DOCUMENT EXCERPT
United States Patent
Application |
20110127038 |
Kind Code |
A1 |
MACK; Lance William ; et
al. |
June 2, 2011 |
METHOD OF HYDRAULICALLY FRACTURING A FORMATION
Abstract
A method of hydraulically fracturing a formation comprises
controlling a pump rate during hydraulic fracturing of the first
section of the horizontal well bore during a first period to break
down the formation while reducing pick up of sand positioned in the
well bore; during a subsequent second period to pick up the sand
positioned in the well bore generally at a rate at which the
formation will accept the sand; and, during a subsequent third
period to fracture the formation.
Inventors: |
MACK; Lance William;
(Calgary, CA) ; SCHLOSSER; Daniel James; (High
River, CA) ; SCHULTZ; Darcy Allan; (US) |
Assignee: |
BJ SERVICES COMPANY CANADA
Calgary
CA
|
Family ID: |
44067965 |
Appl. No.: |
12/958187 |
Filed: |
December 1, 2010 |
Current U.S.
Class: |
166/308.1 |
Current CPC
Class: |
E21B 43/26 20130101;
E21B 43/114 20130101; E21B 43/267 20130101 |
Class at
Publication: |
166/308.1 |
International
Class: |
E21B 43/26 20060101
E21B043/26 |
Foreign Application Data
Date |
Code |
Application Number |
Dec 2, 2009 |
CA |
2686744 |
Claims
1. A method of hydraulically fracturing a formation comprising: (a)
abrasively perforating a barrier member positioned in a first
section of horizontally extending well bore; (b) controlling a pump
rate during hydraulic fracturing of the first section of the well
bore (i) during a first period to break down the formation while
reducing pick up of sand positioned in the well bore; (ii) during a
subsequent second period to pick up the sand positioned in the well
bore generally at a rate at which the formation will accept the
sand; and, (iii) during a subsequent third period to fracture the
formation.
2. The method of claim 1 further comprising (a) hydraulically
fracturing a distal section of a the well bore positioned closer to
a heel of the well bore then the first section; and, (b) isolating
the distal section from an first section of the well bore prior to
abrasively perforating the barrier member positioned in a first
section.
3. The method of claim 2 further comprising abrasively perforating
a barrier member positioned in the distal section of the well bore
prior to hydraulically fracturing the distal section.
4. The method of claim 1 wherein the pump rate varies during each
of the first period and the second period.
5. The method of claim 1 wherein straight fluid is used during the
first period.
6. The method of claim 1 wherein straight fluid is used during the
second period.
7. The method of claim 1 wherein straight fluid is used during the
first and the second periods.
8. The method of claim 1 wherein fluid that includes a proppant is
used during the third period.
9. The method of claim 1 wherein, during the second period, the
pump rate is increased from time to time and the pumping monitored
to determine if the sand has been picked up from the well bore
prior to commencing the third period.

WHAT THIS EXERCISE ASKS
1/ In the fracturing patent excerpt, what is the pump rate controlled to do in each of the three periods? Answer in one to three sentences.
2/ Continue the fracturing patent excerpt after its last claim.

PROVIDED DATA
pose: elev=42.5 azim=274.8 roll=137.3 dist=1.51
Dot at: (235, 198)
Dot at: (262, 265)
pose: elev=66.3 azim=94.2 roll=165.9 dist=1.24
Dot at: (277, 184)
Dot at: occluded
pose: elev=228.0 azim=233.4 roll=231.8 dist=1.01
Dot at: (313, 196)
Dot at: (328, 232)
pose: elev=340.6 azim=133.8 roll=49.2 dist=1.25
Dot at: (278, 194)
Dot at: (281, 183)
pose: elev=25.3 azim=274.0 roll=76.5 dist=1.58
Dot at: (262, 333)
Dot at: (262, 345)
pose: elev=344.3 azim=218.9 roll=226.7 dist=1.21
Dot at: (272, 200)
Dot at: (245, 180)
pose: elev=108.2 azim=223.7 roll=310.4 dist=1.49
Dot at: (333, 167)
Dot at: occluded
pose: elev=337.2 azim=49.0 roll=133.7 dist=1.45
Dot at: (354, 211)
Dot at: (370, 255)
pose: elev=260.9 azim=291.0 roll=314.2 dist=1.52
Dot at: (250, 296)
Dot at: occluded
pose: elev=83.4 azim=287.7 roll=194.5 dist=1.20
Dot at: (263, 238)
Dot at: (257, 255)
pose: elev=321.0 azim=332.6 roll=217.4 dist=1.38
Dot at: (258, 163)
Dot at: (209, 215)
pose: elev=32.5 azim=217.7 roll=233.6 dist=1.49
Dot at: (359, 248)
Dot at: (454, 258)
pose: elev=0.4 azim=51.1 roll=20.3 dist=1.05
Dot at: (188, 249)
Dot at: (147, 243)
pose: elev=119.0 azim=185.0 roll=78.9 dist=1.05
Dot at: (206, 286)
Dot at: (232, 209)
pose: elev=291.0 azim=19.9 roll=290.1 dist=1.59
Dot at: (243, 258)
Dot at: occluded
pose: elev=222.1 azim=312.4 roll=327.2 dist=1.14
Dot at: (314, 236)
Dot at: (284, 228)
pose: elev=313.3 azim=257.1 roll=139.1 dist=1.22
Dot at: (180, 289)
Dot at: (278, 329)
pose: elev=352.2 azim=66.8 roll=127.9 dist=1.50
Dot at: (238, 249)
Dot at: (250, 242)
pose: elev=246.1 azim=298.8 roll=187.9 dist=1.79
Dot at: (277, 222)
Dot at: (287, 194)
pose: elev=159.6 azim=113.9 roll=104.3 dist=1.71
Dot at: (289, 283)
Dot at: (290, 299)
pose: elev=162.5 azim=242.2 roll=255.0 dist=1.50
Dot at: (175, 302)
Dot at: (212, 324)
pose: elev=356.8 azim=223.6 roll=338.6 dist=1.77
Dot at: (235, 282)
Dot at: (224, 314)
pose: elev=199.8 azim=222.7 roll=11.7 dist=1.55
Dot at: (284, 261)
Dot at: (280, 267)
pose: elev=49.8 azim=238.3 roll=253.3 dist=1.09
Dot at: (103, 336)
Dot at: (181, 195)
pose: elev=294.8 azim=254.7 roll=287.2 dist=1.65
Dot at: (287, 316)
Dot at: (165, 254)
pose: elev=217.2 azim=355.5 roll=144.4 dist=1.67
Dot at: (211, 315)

EXPECTED RESULTS
1/ In the first period, the pump rate is controlled to break down the formation while reducing pick up of sand positioned in the well bore. In the second period, it is controlled to pick up that sand at about the rate at which the formation will accept it. In the third period, it is controlled to fracture the formation.

2/
10. The method of claim 1 wherein in the first period, the pump
rate is less than 1 m.sup.3/min.
11. The method of claim 1 wherein in the second period, the pump
rate is greater than 0.3 m.sup.3/min.
12. The method of claim 1 further comprising monitoring the well
head pressure and reducing the flow rate of a hydraulic fracturing
fluid during the first and second periods when a pressure increase
indicates that sand off of the formation has occurred.
13. A method of hydraulically fracturing a formation comprising:
(a) providing a well bore in the formation having a first vertical
portion and a second portion extending at an angle to the vertical
portion and having coil tubing extending in the second portion
wherein sand is positioned in the well bore; (b) subjecting a
section of the second portion of the well bore to hydraulic
fracturing wherein the pump rate of the fracturing fluid is
controlled according to a pump rate regime during a first period to
initially break the formation while reducing sanding off and during
a second period to re-entrain residual sand left in the second
portion while reducing sanding off and subsequently during a third
period at a higher rate to fracture the formation.
14. The method of claim 13 further comprising hydraulically
fracturing a first section of the well bore and subsequently
conducting step (b) on an upstream section of the well bore.
15. The method of claim 13 further comprising isolating the first
section of the well bore prior to conducting step (b) on the
upstream section of the well bore.
16. The method of claim 15 wherein the first section of the well
bore is isolated by sanding off.
17. The method of claim 15 wherein the first section of the well
bore is isolated by mechanical isolation.
18. The method of claim 13 wherein a barrier member is positioned
in the well bore and the method further comprises abrasively
perforating the barrier member prior in the upstream section of the
well bore prior to hydraulically fracturing the upstream section of
the well bore.
19. The method of claim 13 further comprising monitoring the well
head pressure and reducing the flow rate of a hydraulic fracturing
fluid during the first period when a pressure increase indicates
that sanding off of the formation has occurred.
20. The method of claim 13 wherein the second period is subsequent
to formation break down.
21. The method of claim 13 wherein in the first period, the pump
rate is less than 1 m.sup.3/min.
22. The method of claim 13 wherein in the second period, the pump
rate is greater than 0.3 m.sup.3/min.
23. The method of claim 13 wherein straight fluid is used during
the first period.
24. The method of claim 13 wherein straight fluid is used during
the second period.
25. The method of claim 13 wherein straight fluid is used during
the first and the second periods.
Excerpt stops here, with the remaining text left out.